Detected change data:
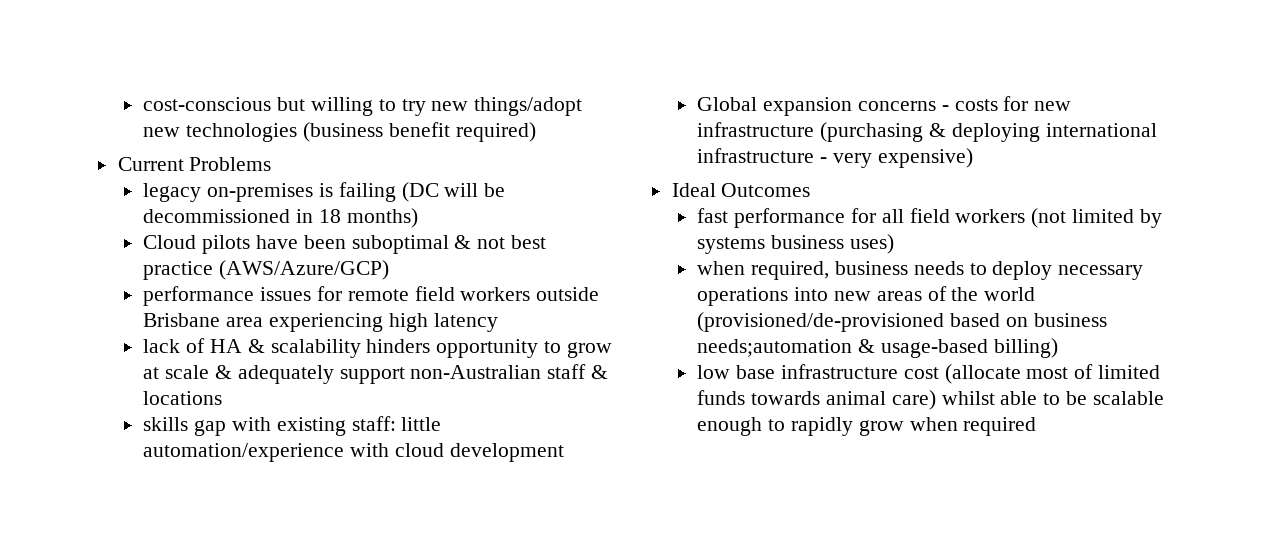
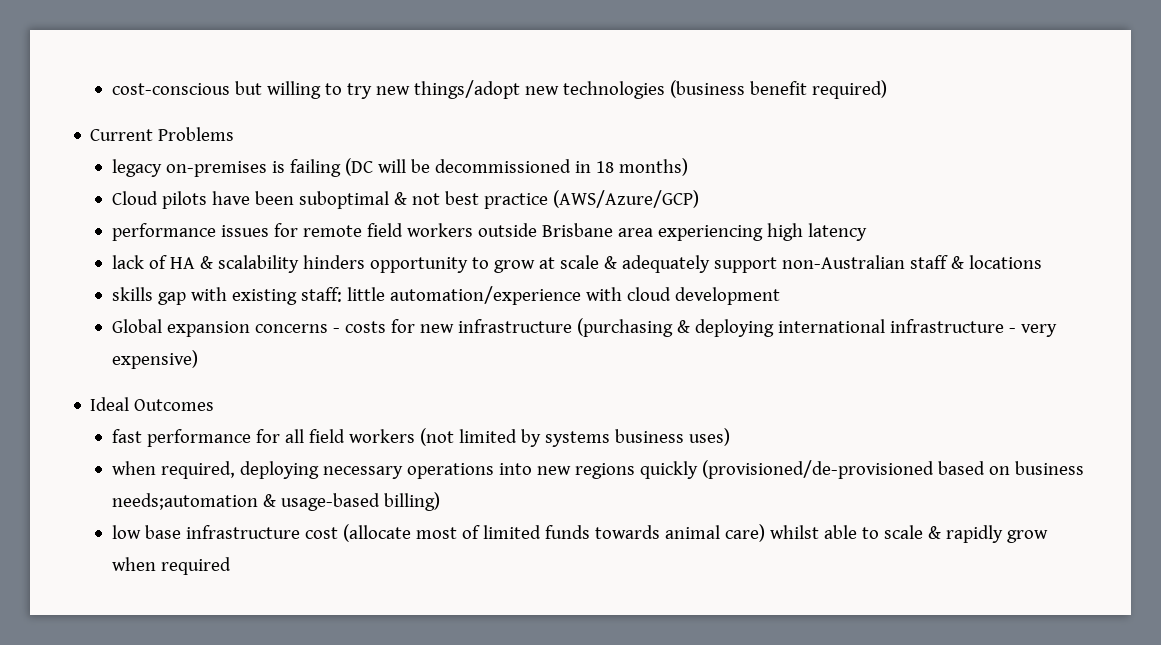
[835,261,1144,280] [697,286,1036,306] business needs to deploy necessary operations into new areas of the world -> [239,461,698,479] deploying necessary operations into new regions quickly
[1066,391,1164,405] [697,417,786,436] be scalable enough to -> [883,525,941,539] scale &

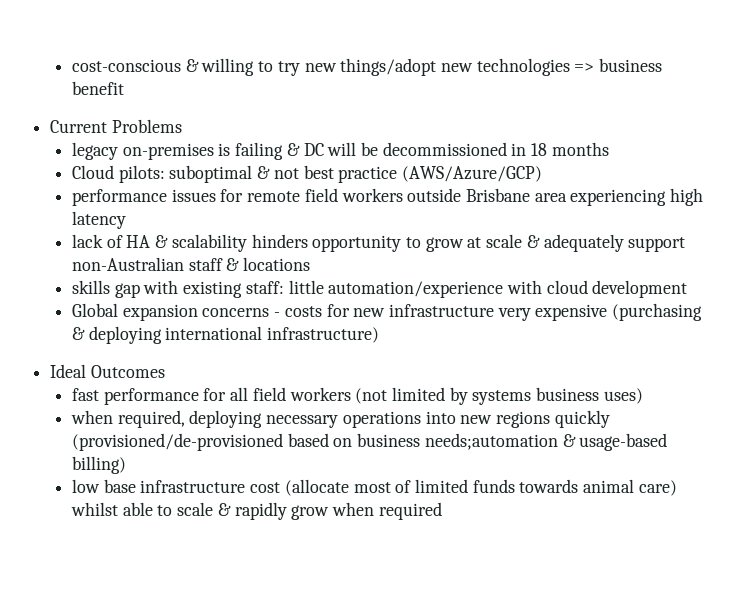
[234,81,262,95] but -> [185,59,199,72] &
[669,80,745,98] (business -> [574,58,663,72] => business
[811,80,887,99] required) -> (124, 88) none
[344,158,373,176] (DC -> [286,143,324,156] & DC
[618,158,688,176] months) -> [551,142,609,156] months
[161,191,294,209] pilots have been -> [118,165,165,183] pilots:
(572, 326) none -> [497,304,608,321] very expensive
[889,319,1057,337] [111,350,198,369] infrastructure - very expensive) -> [267,327,380,343] infrastructure)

Requirement:
All lines above with the word "expensive" need to be reported.

Exercise response:
(572, 326) none -> [497,304,608,321] very expensive
[889,319,1057,337] [111,350,198,369] infrastructure - very expensive) -> [267,327,380,343] infrastructure)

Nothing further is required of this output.